Fifteen Cassette Commercials
9.24.13 by Mike Haley

You’re probably not gonna scope any blank cassette commercials on TV this week, but when they were going they were going strong. Here are fifteen examples of how great/absurd they were.

 

1. The Usual, Sir
Alright, let’s start this off with a classic, shall we? This is probably the most iconic cassette commercial of all time. And don’t give me that “I didn’t have a TV growing up” bullshit. You saw this.

 

2. The Odd Couple
This is a good one because even though Professor Sweater despises his neighbor, he still knows the specifics of what blank tapes he uses. That is what makes a community. I’m afraid we’ve lost that.

 

3. Domino Rally
The domino run is nice. The little figure taking a piss at 0:22 is nicer. The final tape in the line is amazing. I don’t care if it’s fake or not. I want to believe.

 

4. The Sound I Hear Back
Other than the bass voice, fancy sports car, and lavish playboy look, I consider myself to be a modern day John Laws. Also, who the fuck is John Laws?? Besides my new hero.

 

5. The Most Sophisticated Of Systems
Man, the 80’s…. Am I right?

 

6. Dear John
You gotta feel bad for Gallagher. I mean, sure. He’s a straight up dweeb. But he seems like a nice guy, and he’s fighting for his country. Even if it’s one of the bobo countries that nobody cares about.

 

7. Hot Teens
Dude, take a look at these young people! Their hip, they have nice cars (uh, with FLAMES!), and is that a leather jacket with no shirt?! Sign me the hell up!

 

8. Is It Chuck Mangione Or Is It Memorex?
Ella Fitzgerald was known as the Queen of Jazz. She won (among many other awards) thirteen Grammys (including a Lifetime Achievement), a Presidential Medal of Freedom, and the very first Society of Singers Lifetime Achievement Award which was named “Ella” in her honor. Sometime in the 80’s she was asked to indicate whether she could tell Chuck Mangione from a recording. Take a moment to appreciate life.

 

9. I Get It
I do. I get it. If you don’t get it, then you just don’t get art. You see, what Andy is doing here is… He’s holding a mirror up to… He’s twisting the very idea of fame so… I don’t get it.

## DATA UNDER STUDY
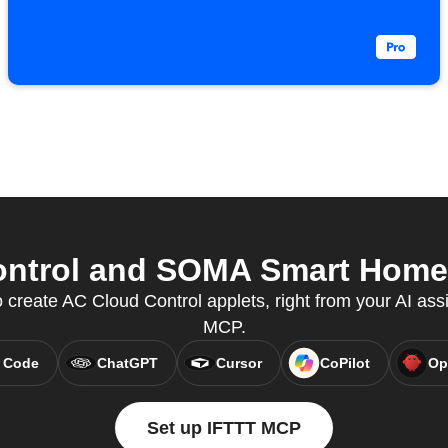
ntrol and SOMA Smart Home f
create AC Cloud Control applets, right from your AI assi
MCP.
 Code
ChatGPT
Cursor
CoPilot
Op
Set up IFTTT MCP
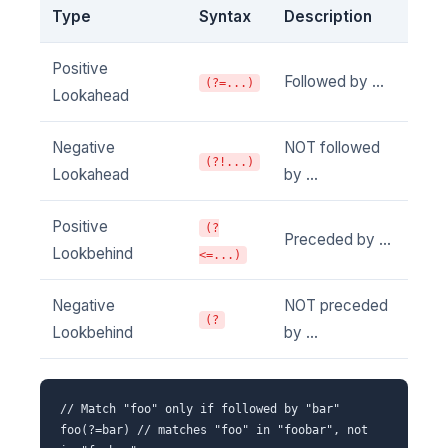
Type
Syntax
Description
Positive
Followed by ...
(?=...)
Lookahead
Negative
NOT followed
(?!...)
Lookahead
by ...
Positive
(?
Preceded by ...
Lookbehind
<=...)
Negative
NOT preceded
(?
Lookbehind
by ...
// Match "foo" only if followed by "bar"
foo(?=bar) // matches "foo" in "foobar", not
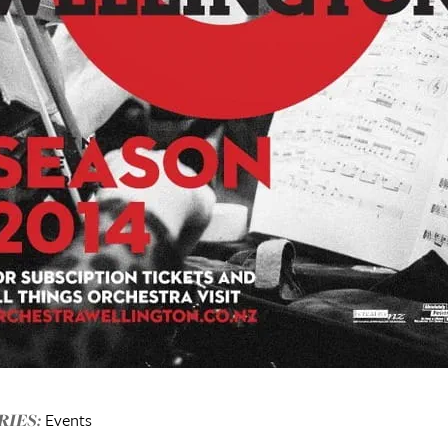
Events
IES:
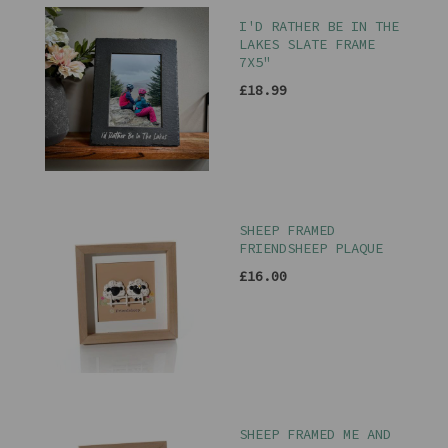
I'D RATHER BE IN THE
LAKES SLATE FRAME
7X5"
£18.99
SHEEP FRAMED
FRIENDSHEEP PLAQUE
£16.00
SHEEP FRAMED ME AND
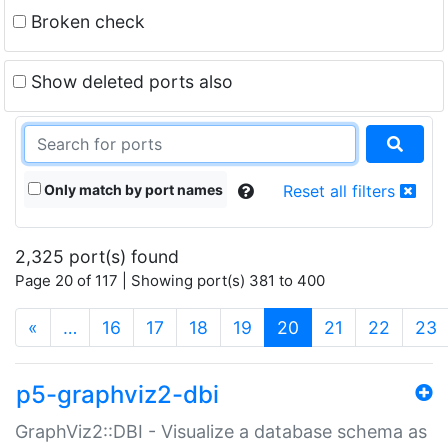
Broken check
Show deleted ports also
Only match by port names
Reset all filters
2,325 port(s) found
Page 20 of 117 | Showing port(s) 381 to 400
(current)
«
…
16
17
18
19
20
21
22
23
p5-graphviz2-dbi
GraphViz2::DBI - Visualize a database schema as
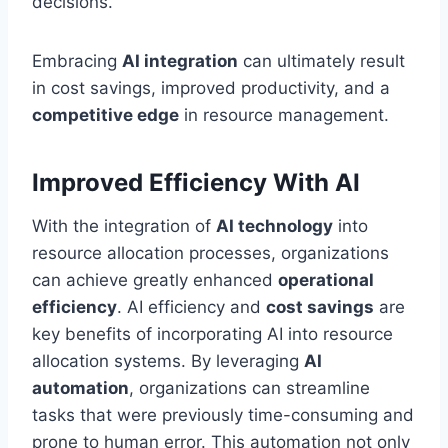
decisions.
Embracing
AI integration
can ultimately result
in cost savings, improved productivity, and a
competitive edge
in resource management.
Improved Efficiency With AI
With the integration of
AI technology
into
resource allocation processes, organizations
can achieve greatly enhanced
operational
efficiency
. AI efficiency and
cost savings
are
key benefits of incorporating AI into resource
allocation systems. By leveraging
AI
automation
, organizations can streamline
tasks that were previously time-consuming and
prone to human error. This automation not only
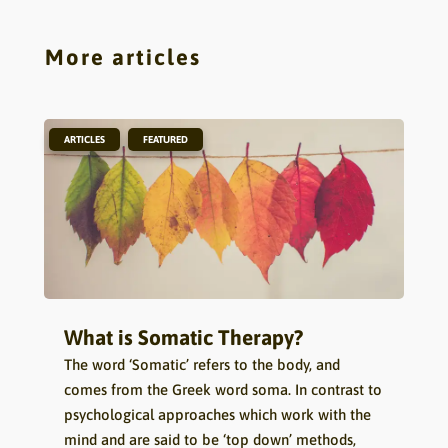
More articles
,
ARTICLES
FEATURED
What is Somatic Therapy?
The word ‘Somatic’ refers to the body, and
comes from the Greek word soma. In contrast to
psychological approaches which work with the
mind and are said to be ‘top down’ methods,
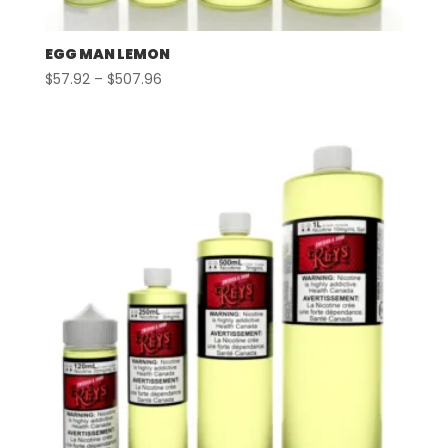
EGG MAN LEMON
Price
$
57.92
–
$
507.96
range:
$57.92
through
$507.96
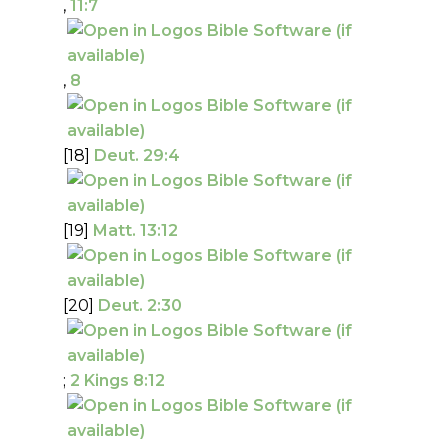
,
11:7
,
8
[18]
Deut. 29:4
[19]
Matt. 13:12
[20]
Deut. 2:30
;
2 Kings 8:12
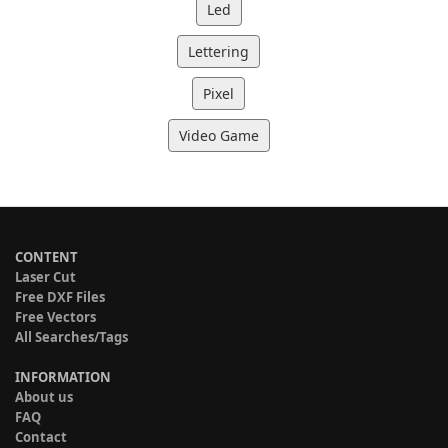
Led
Lettering
Pixel
Video Game
CONTENT
Laser Cut
Free DXF Files
Free Vectors
All Searches/Tags
INFORMATION
About us
FAQ
Contact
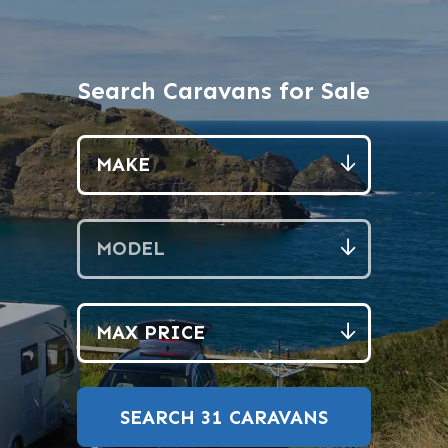
Search Caravans for Sale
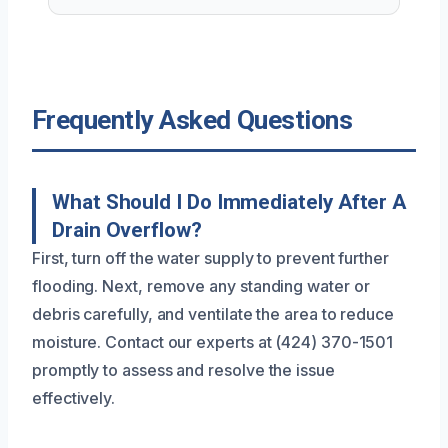
Frequently Asked Questions
What Should I Do Immediately After A
Drain Overflow?
First, turn off the water supply to prevent further
flooding. Next, remove any standing water or
debris carefully, and ventilate the area to reduce
moisture. Contact our experts at (424) 370-1501
promptly to assess and resolve the issue
effectively.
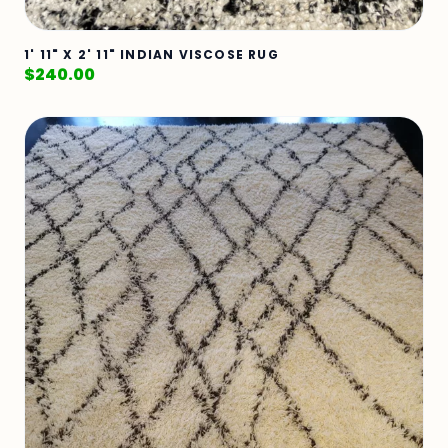
1' 11" X 2' 11" INDIAN VISCOSE RUG
$
240.00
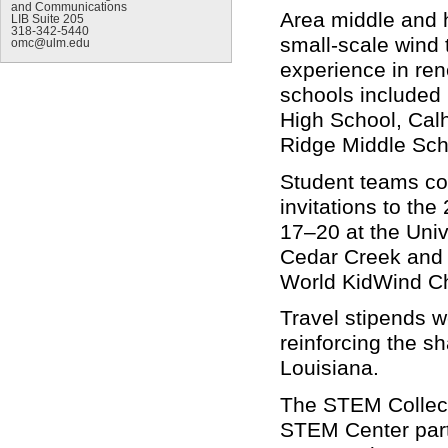
and Communications
Area middle and 
LIB Suite 205
318-342-5440
small-scale wind 
omc@ulm.edu
experience in ren
schools included
High School, Cal
Ridge Middle Sch
Student teams co
invitations to th
17–20 at the Uni
Cedar Creek and 
World KidWind Ch
Travel stipends w
reinforcing the 
Louisiana.
The STEM Collect
STEM Center partn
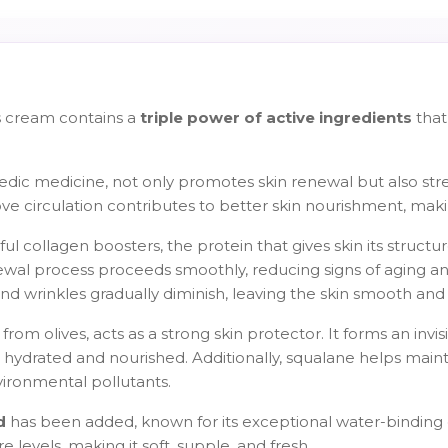
s cream contains a
triple power of active ingredients
that
vedic medicine, not only promotes skin renewal but also stre
mprove circulation contributes to better skin nourishment, mak
ul collagen boosters, the protein that gives skin its structur
ewal process proceeds smoothly, reducing signs of aging a
 and wrinkles gradually diminish, leaving the skin smooth and 
from olives, acts as a strong skin protector. It forms an invi
hydrated and nourished. Additionally, squalane helps mainta
vironmental pollutants.
d
has been added, known for its exceptional water-binding c
 levels, making it soft, supple, and fresh.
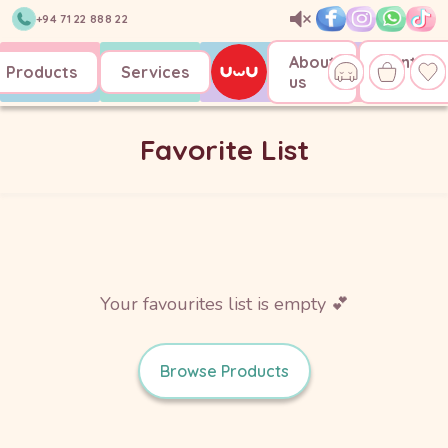
+94 71 22 888 22
About
Contact
Products
Services
us
us
Favorite List
Your favourites list is empty 💕
Browse Products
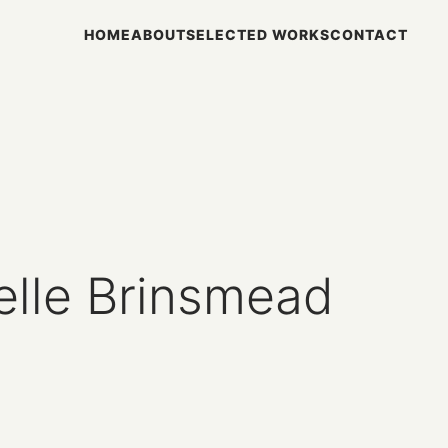
HOME
ABOUT
SELECTED WORKS
CONTACT
elle Brinsmead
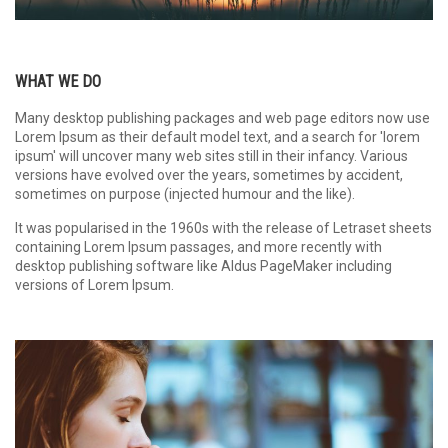
WHAT WE DO
Many desktop publishing packages and web page editors now use
Lorem Ipsum as their default model text, and a search for 'lorem
ipsum' will uncover many web sites still in their infancy. Various
versions have evolved over the years, sometimes by accident,
sometimes on purpose (injected humour and the like).
It was popularised in the 1960s with the release of Letraset sheets
containing Lorem Ipsum passages, and more recently with
desktop publishing software like Aldus PageMaker including
versions of Lorem Ipsum.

## EXERCISE TASKS
1. List every honor that the post on cassette commercials says Ella Fitzgerald received.
2. In the post on cassette commercials, what does the writer say Gallagher is doing in the "Dear John" entry?
3. Write the next part of the post on cassette commercials, picking up after its last sentence.

## ANSWERS BY ITEM
1.
- Thirteen Grammys, including a Lifetime Achievement
- A Presidential Medal of Freedom
- The very first Society of Singers Lifetime Achievement Award, named "Ella" in her honor

2. He is fighting for his country.

3.
 

10. Double Dose Of Bee Gees
I don’t know who the current equivalent of the Bee Gees are, or if there even can be one, but this makes me wonder if a popular band is doing CDr commercials in Japan right now.

 

11. In Another World
Holy shit. Sheree Da Costa was FEELING TDK tapes! Through her system at that. When was the last time you felt like this about anything? Now I just need to find out where to get those intense headphones.

 

12. She’s Got A Flamethrower
Okay, so the friend from Boy Meets World has a motorcycle in his bedroom and his mom has regular access to a flame thrower. And this situation, where she barges in and sets his boombox on fire, happens so often he has stocked up on them. That’s pretty tight.

 

13. Must Buy Tapes. Must Buy Tapes.
This must contain some sort of subliminal message. Either that or it’s a beta version of the flying toasters screensaver. I’m hungry. Who want’s tapes?

 

14. Deck Hates Punk
Geez, this tape deck didn’t know how good it had it. If it thought those Germs demos and live Circle Jerk cassettes were offensive to it’s system, it’s gotta be straight H-A-T-I-N-G some spray painted HNW.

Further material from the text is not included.